SPs can cause profound psychological effects, which can lead to accidents and other harmful and potentially fatal behaviours. Long-acting phenethylamine psychedelics like DOB and DOI can cause acute adverse psychological effects, which could be especially problematic by using mis-sold non-psychedelic samples. There are several reports of psychological effects associated with SPs, including psychosis, hallucinogen persisting perception disorder, and depersonalisation/derealisation syndrome.

Taken together, the purity, dosage and appropriate set and setting of SPs can reduce physical and psychological harms to the user. DC is a valuable tool for reducing risks.

Challenges for Drug Checking in Reducing Psychedelic-Related Harm

First and foremost, the extent of harm reduction relies on the accuracy and reliability of the analysis results. This requires the use of high-sensitivity analysis techniques and reference standards.

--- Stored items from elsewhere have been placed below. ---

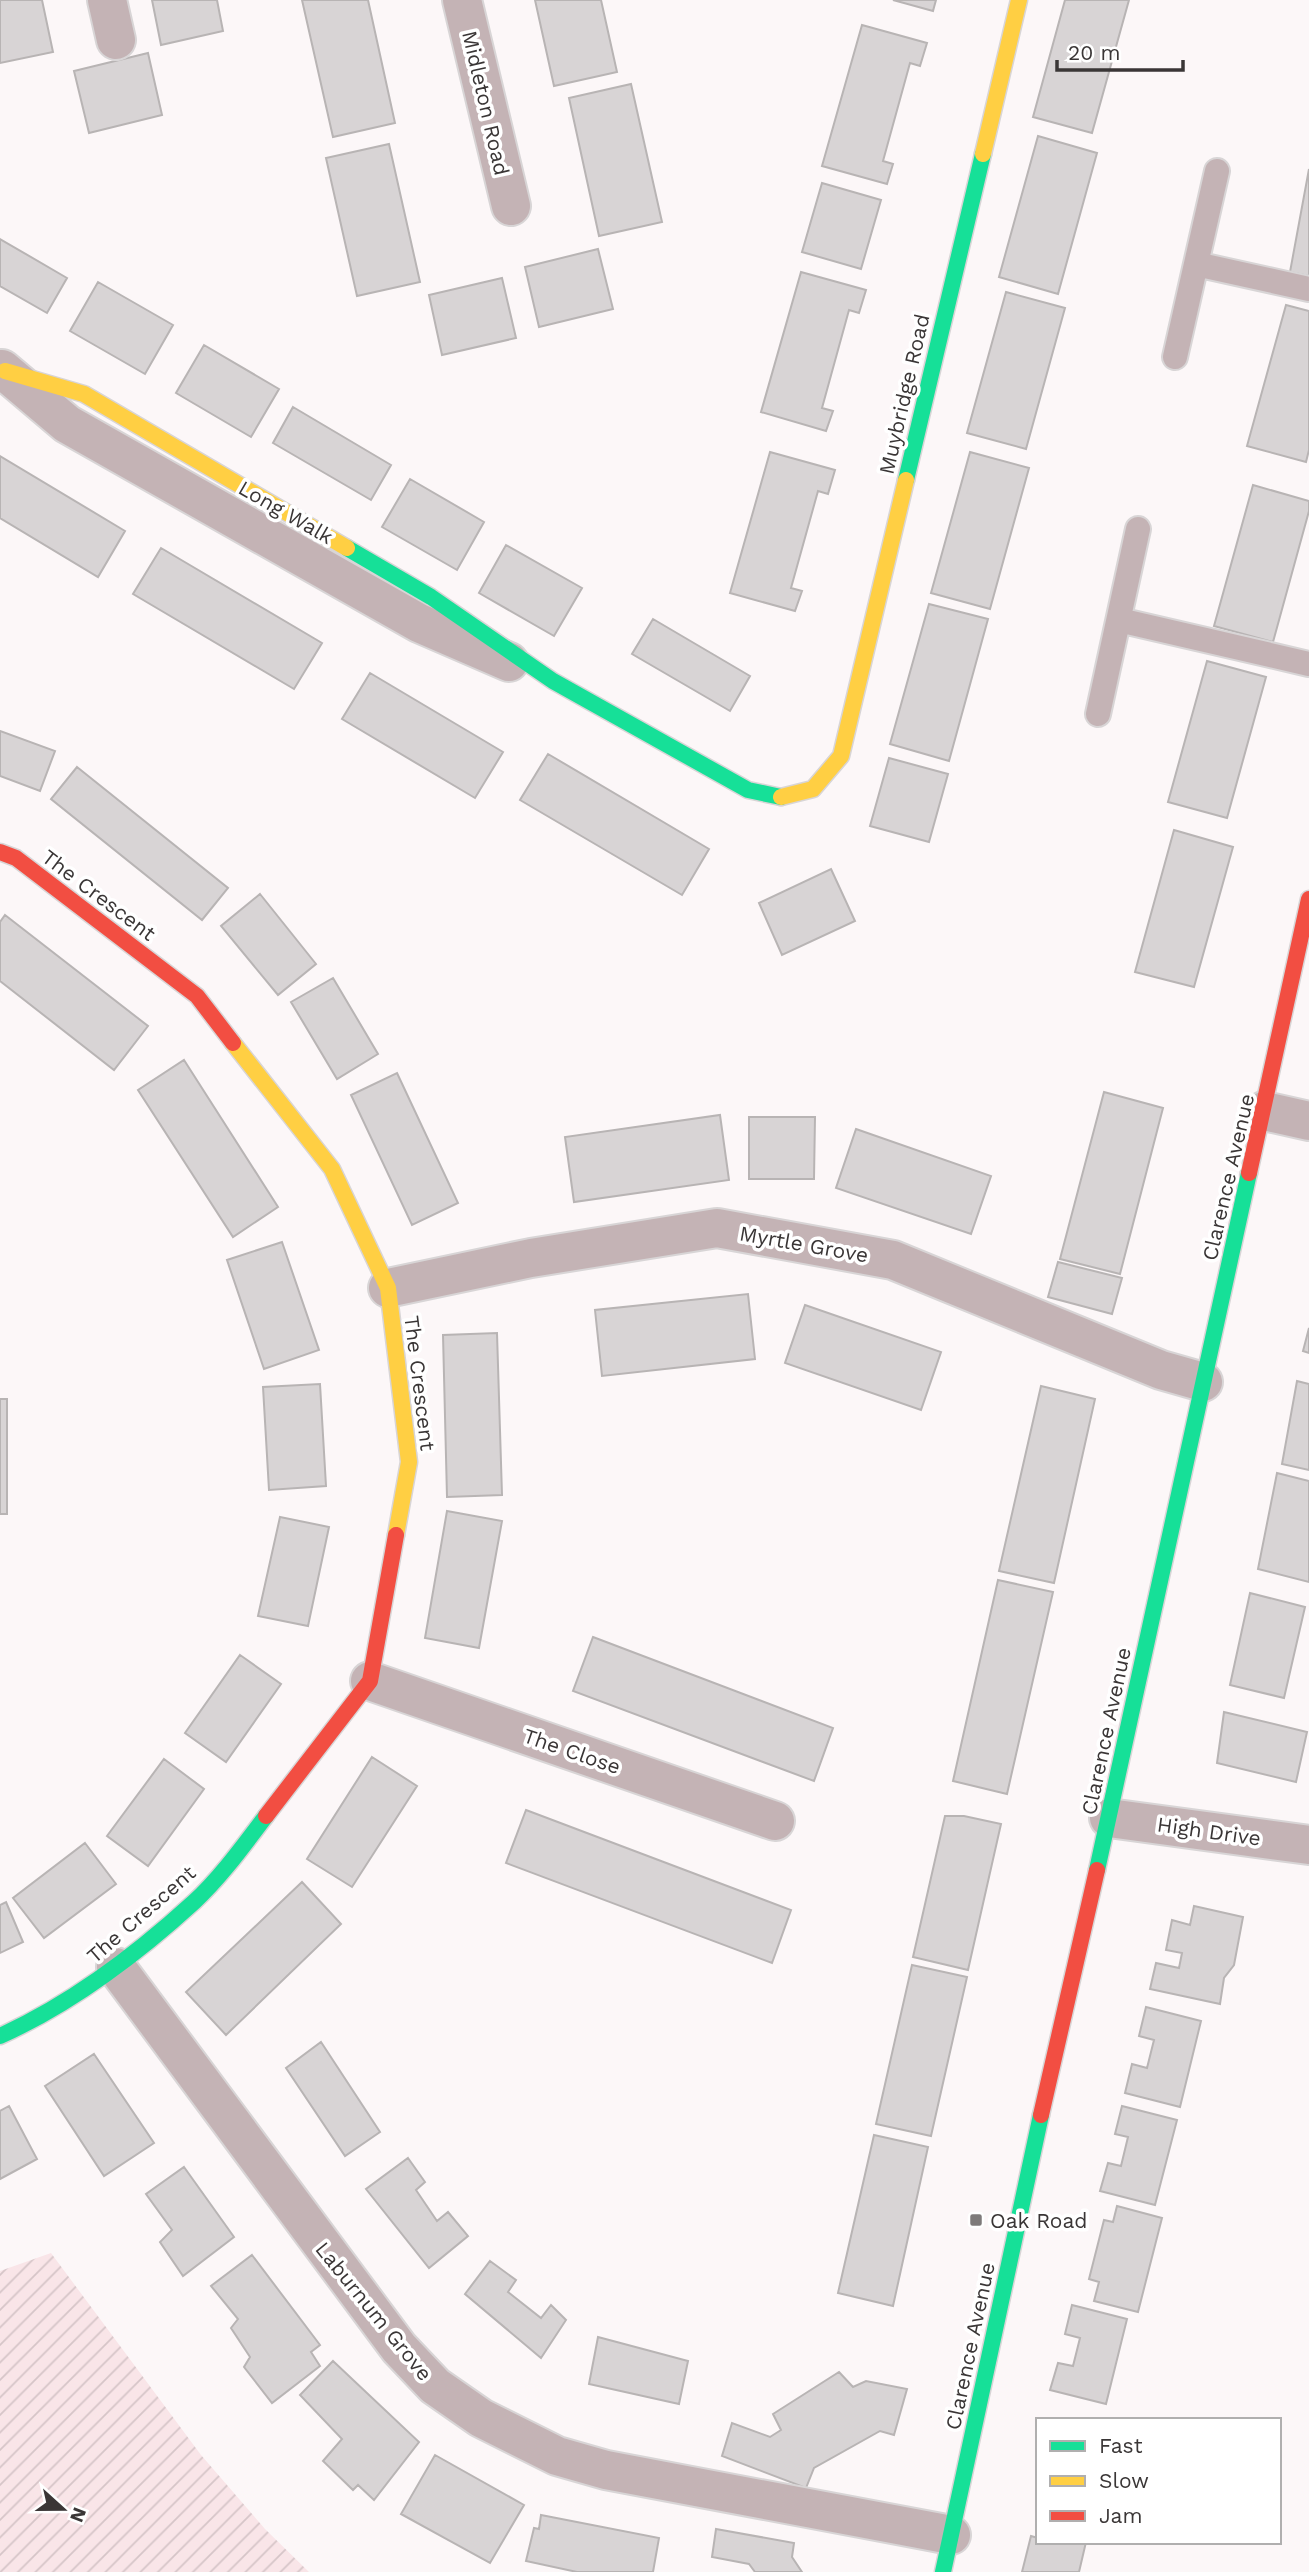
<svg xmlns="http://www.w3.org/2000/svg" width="1309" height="2572" font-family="'Work Sans',sans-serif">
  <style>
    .garden { fill: url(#garden-furrows) }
    .building { fill: #d8d4d5; stroke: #b8b4b4; stroke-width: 2 }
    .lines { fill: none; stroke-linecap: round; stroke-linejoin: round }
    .lane-casing { stroke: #d8d5d6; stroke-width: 28 }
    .street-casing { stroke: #d8d5d6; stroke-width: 42 }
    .fast-casing { stroke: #d8d5d6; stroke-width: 19 }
    .slow-casing { stroke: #d8d5d6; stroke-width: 19 }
    .jam-casing { stroke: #d8d5d6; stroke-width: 19 }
    .lane { stroke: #c4b3b5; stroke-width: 24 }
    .street { stroke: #c4b3b5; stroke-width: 38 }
    .fast { stroke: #16e098; stroke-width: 16 }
    .slow { stroke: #ffcf43; stroke-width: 16 }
    .jam { stroke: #f24e42; stroke-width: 16 }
    .poi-dot { fill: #7e7a7a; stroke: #fff; stroke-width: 2.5 }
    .labels { text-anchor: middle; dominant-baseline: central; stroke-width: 7; stroke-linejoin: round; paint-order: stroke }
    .street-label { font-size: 21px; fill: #3a3636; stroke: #fff }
    .poi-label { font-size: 21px; fill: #3a3636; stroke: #fff; text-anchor: start }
  </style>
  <defs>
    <pattern id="garden-furrows" width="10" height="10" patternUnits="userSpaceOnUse" patternTransform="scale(1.75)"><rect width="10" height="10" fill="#f9e5e8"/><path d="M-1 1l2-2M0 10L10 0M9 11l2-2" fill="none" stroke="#d6c5c8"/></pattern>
  </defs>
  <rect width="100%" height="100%" fill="#fcf7f8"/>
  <path class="garden" d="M 51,2253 L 201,2455 L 265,2529 L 309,2572 L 0,2572 L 0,2271 Z"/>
  <path class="building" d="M 0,0 L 42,0 L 53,52 L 0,63 Z
    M 152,0 L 217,0 L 223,31 L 161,45 Z
    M 302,0 L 368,0 L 395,123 L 333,137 Z
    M 535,0 L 601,0 L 617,72 L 554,86 Z
    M 893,0 L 936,0 L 933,11 Z
    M 1065,0 L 1129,0 L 1092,133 L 1033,117 Z
    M 862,25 L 927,43 L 920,66 L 910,63 L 883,161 L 893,164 L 887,184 L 822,166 Z
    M 148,53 L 162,115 L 89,133 L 74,71 Z
    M 631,84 L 662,222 L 599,236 L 569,98 Z
    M 1038,136 L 1097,153 L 1058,294 L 999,277 Z
    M 389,144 L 420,282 L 357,296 L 326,158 Z
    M 1309,169 L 1309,276 L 1290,272 Z
    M 822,183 L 881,200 L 861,269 L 802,252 Z
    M 0,239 L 67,278 L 47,313 L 0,286 Z
    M 598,249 L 613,309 L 539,327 L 525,267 Z
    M 801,272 L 866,290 L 859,313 L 849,310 L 822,408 L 833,411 L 826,431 L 761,412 Z
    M 502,278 L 516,338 L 442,355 L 429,295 Z
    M 98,282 L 173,325 L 145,374 L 70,331 Z
    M 1006,292 L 1065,308 L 1026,449 L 967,433 Z
    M 1286,305 L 1309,311 L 1309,450 L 1306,462 L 1247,446 Z
    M 204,345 L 279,389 L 251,437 L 176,393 Z
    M 293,407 L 391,465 L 371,500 L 273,443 Z
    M 770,452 L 835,470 L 828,494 L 818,491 L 791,588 L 802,591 L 795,611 L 730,593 Z
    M 970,452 L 1029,468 L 990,609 L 931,593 Z
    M 0,456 L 125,531 L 98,577 L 0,518 Z
    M 410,479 L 484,522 L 457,570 L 382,527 Z
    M 1253,485 L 1309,501 L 1309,511 L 1273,642 L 1214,626 Z
    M 506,545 L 582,588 L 554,636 L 479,593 Z
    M 161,548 L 322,643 L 294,689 L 133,594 Z
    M 929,604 L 988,619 L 949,761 L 890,744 Z
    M 653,619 L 750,676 L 730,711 L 632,654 Z
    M 1207,661 L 1266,677 L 1227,818 L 1168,802 Z
    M 370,673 L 503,752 L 475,798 L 342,719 Z
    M 0,731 L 55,751 L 40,791 L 0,776 Z
    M 548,754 L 709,849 L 682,895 L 520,800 Z
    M 889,758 L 948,774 L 929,842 L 870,826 Z
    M 77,767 L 228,888 L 202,920 L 51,799 Z
    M 1174,830 L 1233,847 L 1194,987 L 1135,972 Z
    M 831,869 L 855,921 L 782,955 L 759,903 Z
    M 260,894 L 316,964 L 278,995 L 221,926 Z
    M 5,915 L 148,1026 L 114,1070 L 0,981 L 0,922 Z
    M 333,978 L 378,1054 L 337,1079 L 291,1002 Z
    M 184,1060 L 278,1207 L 233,1237 L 138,1090 Z
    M 397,1073 L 458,1203 L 412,1225 L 351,1095 Z
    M 1104,1092 L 1163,1108 L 1120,1274 L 1060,1259 Z
    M 720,1115 L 729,1180 L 574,1202 L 565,1137 Z
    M 749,1117 L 815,1117 L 814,1179 L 749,1179 Z
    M 856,1129 L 991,1176 L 971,1234 L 836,1188 Z
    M 282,1242 L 319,1350 L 264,1369 L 227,1260 Z
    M 1058,1262 L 1122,1278 L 1112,1314 L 1048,1297 Z
    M 748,1294 L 755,1359 L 602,1376 L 595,1310 Z
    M 805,1305 L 941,1352 L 921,1410 L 785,1363 Z
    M 1309,1328 L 1309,1353 L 1303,1351 Z
    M 497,1333 L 502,1495 L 447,1497 L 443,1335 Z
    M 1297,1381 L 1309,1384 L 1309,1470 L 1282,1464 Z
    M 320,1384 L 326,1486 L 269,1490 L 263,1387 Z
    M 1041,1386 L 1095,1399 L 1054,1583 L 999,1571 Z
    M 0,1399 L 7,1399 L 7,1514 L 0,1514 Z
    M 1277,1473 L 1309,1481 L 1309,1582 L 1258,1569 Z
    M 447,1511 L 502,1521 L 479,1648 L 425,1638 Z
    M 280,1517 L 329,1527 L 308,1626 L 258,1616 Z
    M 998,1580 L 1053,1592 L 1007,1794 L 953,1781 Z
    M 1250,1593 L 1305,1607 L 1284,1698 L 1230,1685 Z
    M 593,1637 L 833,1728 L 814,1781 L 573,1691 Z
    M 240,1655 L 281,1684 L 226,1762 L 185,1733 Z
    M 1224,1712 L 1307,1732 L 1296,1782 L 1217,1763 Z
    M 372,1757 L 417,1786 L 352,1887 L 307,1859 Z
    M 164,1759 L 204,1789 L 148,1866 L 107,1836 Z
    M 526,1810 L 791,1910 L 772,1963 L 506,1863 Z
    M 945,1816 L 964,1816 L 1001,1824 L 968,1970 L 913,1957 Z
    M 85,1843 L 116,1884 L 44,1938 L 13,1898 Z
    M 302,1882 L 341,1924 L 226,2035 L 186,1992 Z
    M 6,1902 L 23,1942 L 0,1953 L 0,1905 Z
    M 1194,1906 L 1243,1917 L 1234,1965 L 1224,1978 L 1220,2004 L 1150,1989 L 1156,1963 L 1179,1968 L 1182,1953 L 1166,1950 L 1172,1920 L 1190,1925 Z
    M 912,1965 L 967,1977 L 931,2136 L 876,2124 Z
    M 1146,2007 L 1201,2021 L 1180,2107 L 1125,2093 L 1132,2064 L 1147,2068 L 1154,2040 L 1139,2036 Z
    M 321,2042 L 380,2132 L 345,2156 L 286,2068 Z
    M 94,2054 L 154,2143 L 104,2176 L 45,2086 Z
    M 9,2106 L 37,2159 L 0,2179 L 0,2111 Z
    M 1122,2106 L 1177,2120 L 1155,2205 L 1100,2191 L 1108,2163 L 1121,2166 L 1128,2137 L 1115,2134 Z
    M 874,2135 L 928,2147 L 893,2306 L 838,2293 Z
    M 408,2158 L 425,2182 L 416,2190 L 437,2221 L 448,2212 L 468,2236 L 429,2268 L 366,2189 Z
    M 184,2167 L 234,2237 L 183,2276 L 160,2242 L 172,2230 L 146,2194 Z
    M 1117,2206 L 1162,2218 L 1138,2312 L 1094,2301 L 1099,2282 L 1089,2279 L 1104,2220 L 1113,2222 Z
    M 252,2255 L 320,2345 L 311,2352 L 320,2366 L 272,2403 L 244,2367 L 250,2357 L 231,2328 L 238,2319 L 211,2286 Z
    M 490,2261 L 516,2280 L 508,2292 L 541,2318 L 551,2305 L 566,2320 L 541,2358 L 465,2294 Z
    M 1072,2305 L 1127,2319 L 1106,2404 L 1050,2390 L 1058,2363 L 1073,2366 L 1080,2338 L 1065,2334 Z
    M 598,2337 L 688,2361 L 679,2404 L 589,2384 Z
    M 333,2361 L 419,2442 L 374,2500 L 358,2485 L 353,2490 L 323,2461 L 342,2439 L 300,2395 Z
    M 839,2372 L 853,2387 L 866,2381 L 907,2389 L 894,2435 L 880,2431 L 814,2468 L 806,2488 L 722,2456 L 732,2423 L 770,2437 L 781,2430 L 773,2414 Z
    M 435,2455 L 524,2505 L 490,2563 L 401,2514 Z
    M 541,2515 L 659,2538 L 653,2572 L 577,2572 L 526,2561 L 534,2528 L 539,2529 Z
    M 716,2529 L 794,2543 L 792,2557 L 802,2572 L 755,2572 L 749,2564 L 712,2557 Z
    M 1031,2536 L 1038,2538 L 1038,2542 L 1086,2542 L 1079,2572 L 1022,2572 Z"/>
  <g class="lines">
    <g class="lane-casing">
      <path id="lane" d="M 1196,264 L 1309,289
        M 1175,357 L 1217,171
        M 1119,620 L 1309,664
        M 1098,714 L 1138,529"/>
    </g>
    <g class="street-casing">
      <path id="street" d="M 107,0 L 116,40
        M 462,0 L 511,206
        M 2,369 L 67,424 L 419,623 L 509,662
        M 1264,1111 L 1309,1121
        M 388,1288 L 531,1258 L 717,1228 L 893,1260 L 1161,1370 L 1203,1382
        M 370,1681 L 775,1821
        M 1109,1818 L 1309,1845
        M 116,1967 L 399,2348 L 435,2386 L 481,2418 L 557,2456 L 606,2470 L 951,2535"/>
    </g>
    <g class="fast-casing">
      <path id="fast" d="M 906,480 L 983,154
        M 347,548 L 431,597 L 553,681 L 748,790 L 781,797
        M 1097,1870 L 1249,1173
        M 0,2036 C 71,2004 136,1955 194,1902 C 221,1877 244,1845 266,1816
        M 943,2572 L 1041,2115"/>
    </g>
    <g class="slow-casing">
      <path id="slow" d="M 983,154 L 1019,0
        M 5,371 L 84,394 L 347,548
        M 781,797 L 813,789 L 841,756 L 906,480
        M 233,1043 L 332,1169 L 388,1288 L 409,1462 L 396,1535"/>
    </g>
    <g class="jam-casing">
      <path id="jam" d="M 0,852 L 16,858 L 197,996 L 233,1043
        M 1249,1173 L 1309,899
        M 266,1816 L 370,1681 L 396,1535
        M 1041,2115 L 1097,1870"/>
    </g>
    <use href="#lane" class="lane"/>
    <use href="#street" class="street"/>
    <use href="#fast" class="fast"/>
    <use href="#slow" class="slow"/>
    <use href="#jam" class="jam"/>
  </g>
  <rect class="poi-dot" x="969" y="2213" width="14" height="14" rx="3.5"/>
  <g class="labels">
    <g class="street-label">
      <text transform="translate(486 103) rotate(77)">Midleton Road</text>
      <text transform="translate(904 394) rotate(-77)">Muybridge Road</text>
      <text transform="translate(286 512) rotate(30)">Long Walk</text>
      <text transform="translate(99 895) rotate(37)">The Crescent</text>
      <text transform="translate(1228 1177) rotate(-77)">Clarence Avenue</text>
      <text transform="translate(804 1244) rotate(10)">Myrtle Grove</text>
      <text transform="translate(420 1383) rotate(83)">The Crescent</text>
      <text transform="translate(1106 1731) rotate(-78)">Clarence Avenue</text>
      <text transform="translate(572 1751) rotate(19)">The Close</text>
      <text transform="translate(1209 1831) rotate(8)">High Drive</text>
      <text transform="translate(141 1914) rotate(-41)">The Crescent</text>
      <text transform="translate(374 2311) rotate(51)">Laburnum Grove</text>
      <text transform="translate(970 2346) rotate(-78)">Clarence Avenue</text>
    </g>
    <g class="poi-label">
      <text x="990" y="2220">Oak Road</text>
    </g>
  </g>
  <rect x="1036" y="2418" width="245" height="126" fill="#ffffff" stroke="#b0afaf" stroke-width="2"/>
  <rect x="1050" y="2441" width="35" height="10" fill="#16e098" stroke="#b0afaf" stroke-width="2"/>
  <text x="1099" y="2453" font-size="21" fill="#3a3636">Fast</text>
  <rect x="1050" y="2476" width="35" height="10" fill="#ffcf43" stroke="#b0afaf" stroke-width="2"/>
  <text x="1099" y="2488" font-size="21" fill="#3a3636">Slow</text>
  <rect x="1050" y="2511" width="35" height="10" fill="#f24e42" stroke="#b0afaf" stroke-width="2"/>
  <text x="1099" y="2523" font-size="21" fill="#3a3636">Jam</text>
  <g transform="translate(63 2509) rotate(111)" stroke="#ffffff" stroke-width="5" paint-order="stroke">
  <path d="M0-5L12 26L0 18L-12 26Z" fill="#3a3636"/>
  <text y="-10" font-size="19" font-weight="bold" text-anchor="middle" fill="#3a3636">N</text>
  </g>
  <path d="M1057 60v10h126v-10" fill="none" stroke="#3a3636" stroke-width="3.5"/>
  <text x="1068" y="60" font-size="21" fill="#3a3636" stroke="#ffffff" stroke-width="5" paint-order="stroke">20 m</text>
</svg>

The substantial number of novel substances in drinks may not be detected by traditional methods, so qualitative techniques such as Fourier transform infrared (FTIR) spectroscopy, Raman spectroscopy, low-voltage paper spray ionisation quadrupole time-of-flight (QTOF)-MS, thin-layer chromatography, or colorimetric reagent tests may be used.

If organisations or safer nightlife projects are not allowed to analyse substances, RS could be used to prevent legal risks. However, given the limited sensitivity and specificity of qualitative analysis techniques, collaboration with laboratories should be considered.

Conclusions

The increasing interest in serotonergic psychedelics and the potential risks and harms associated with their use justify efforts to establish advanced analysis techniques. Despite the low submission rate of serotonergic psychedelics to drug detection services and the considerable cost of their analyses, drug detection services are valuable tools for raising awareness.